Questions on the material:
1. Answer these questions from the text about Redza Piyadasa:
(a) In what town was he born?
(b) In what year did he obtain his degree from the Hornsey College of Art?
(c) In which two languages did he publish?
2. From the rows, extract every line from the very first one through the line containing "Image resolution: width=960", including both, and reproduce each line unchanged.

Source document:
Content starts

Redza Piyadasa was a Malaysian artist, art critic and art historian.

Piyadasa was born in 1939 in Kuantan, the capital of Pahang, in a family of Sinhalese origin. Initially he followed a study at the Malaysia Teacher's College in Brinsford Lodge to become a teacher. Afterwards, he followed an art study at the Hornsey College of Art in Crouch End, London, on the basis of a scholarship of the Malaysian government. Here he obtained his degree in 1967. Consequently, he returned to Malaysia, where he started to work as a teacher at the School for Art and Design, which shortly before was founded as a part of the Universiti Teknologi MARA.

Piyadasa dedicated his life to art, in the sense of focusing on art theory, as well as performing himself. As an artist he produced visual artwork, like paintings, installations and collages. By means of his publications in Malaysian as well as in English, he importantly filled up a vacuum of the sixties and seventies. He initiated a hardly existing debate in this time in his country on art critic and history.

Content ends

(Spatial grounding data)
Content starts

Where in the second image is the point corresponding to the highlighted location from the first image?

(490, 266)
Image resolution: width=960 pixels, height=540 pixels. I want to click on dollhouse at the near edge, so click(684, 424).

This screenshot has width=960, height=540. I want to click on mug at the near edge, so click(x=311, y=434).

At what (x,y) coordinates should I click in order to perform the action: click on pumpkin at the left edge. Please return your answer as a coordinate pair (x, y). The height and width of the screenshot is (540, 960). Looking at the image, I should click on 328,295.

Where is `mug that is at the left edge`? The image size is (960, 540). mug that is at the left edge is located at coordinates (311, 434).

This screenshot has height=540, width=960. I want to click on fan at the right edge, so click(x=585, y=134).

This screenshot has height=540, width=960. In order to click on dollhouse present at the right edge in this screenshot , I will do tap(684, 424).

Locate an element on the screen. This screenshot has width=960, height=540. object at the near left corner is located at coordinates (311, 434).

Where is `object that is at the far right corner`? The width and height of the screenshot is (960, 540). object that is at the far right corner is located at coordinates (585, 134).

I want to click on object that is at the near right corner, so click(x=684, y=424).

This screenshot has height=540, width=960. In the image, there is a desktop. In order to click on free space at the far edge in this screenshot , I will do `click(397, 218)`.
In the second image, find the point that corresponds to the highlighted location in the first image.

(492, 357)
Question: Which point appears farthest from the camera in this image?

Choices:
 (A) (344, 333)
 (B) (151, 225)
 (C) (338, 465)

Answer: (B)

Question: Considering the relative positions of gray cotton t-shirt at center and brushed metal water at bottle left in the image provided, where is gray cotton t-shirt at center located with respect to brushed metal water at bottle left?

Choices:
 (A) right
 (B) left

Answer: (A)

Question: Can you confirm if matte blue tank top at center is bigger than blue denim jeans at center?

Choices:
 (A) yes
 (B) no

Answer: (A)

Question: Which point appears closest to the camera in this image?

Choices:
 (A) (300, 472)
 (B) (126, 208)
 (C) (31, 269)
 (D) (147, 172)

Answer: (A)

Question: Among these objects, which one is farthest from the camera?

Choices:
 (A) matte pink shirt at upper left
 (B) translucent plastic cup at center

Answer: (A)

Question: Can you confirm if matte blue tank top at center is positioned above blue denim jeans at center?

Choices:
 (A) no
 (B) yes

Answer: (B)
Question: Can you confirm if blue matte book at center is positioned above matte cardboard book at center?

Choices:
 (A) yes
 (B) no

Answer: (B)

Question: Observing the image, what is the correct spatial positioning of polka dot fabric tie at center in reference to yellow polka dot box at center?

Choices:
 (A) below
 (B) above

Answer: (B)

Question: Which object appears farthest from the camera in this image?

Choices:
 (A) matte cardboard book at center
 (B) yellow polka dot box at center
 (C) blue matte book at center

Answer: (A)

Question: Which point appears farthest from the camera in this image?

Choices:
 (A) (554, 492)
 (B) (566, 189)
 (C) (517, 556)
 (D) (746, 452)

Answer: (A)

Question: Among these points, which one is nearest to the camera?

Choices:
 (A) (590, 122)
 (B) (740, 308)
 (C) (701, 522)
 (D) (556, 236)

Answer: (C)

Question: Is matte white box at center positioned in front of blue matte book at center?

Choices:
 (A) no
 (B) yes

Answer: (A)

Content ends

Task-by-task results:
1.
(a) Kuantan, the capital of Pahang
(b) 1967
(c) Malaysian and English

2.
Where in the second image is the point corresponding to the highlighted location from the first image?

(490, 266)
Image resolution: width=960 pixels, height=540 pixels. I want to click on dollhouse at the near edge, so click(684, 424).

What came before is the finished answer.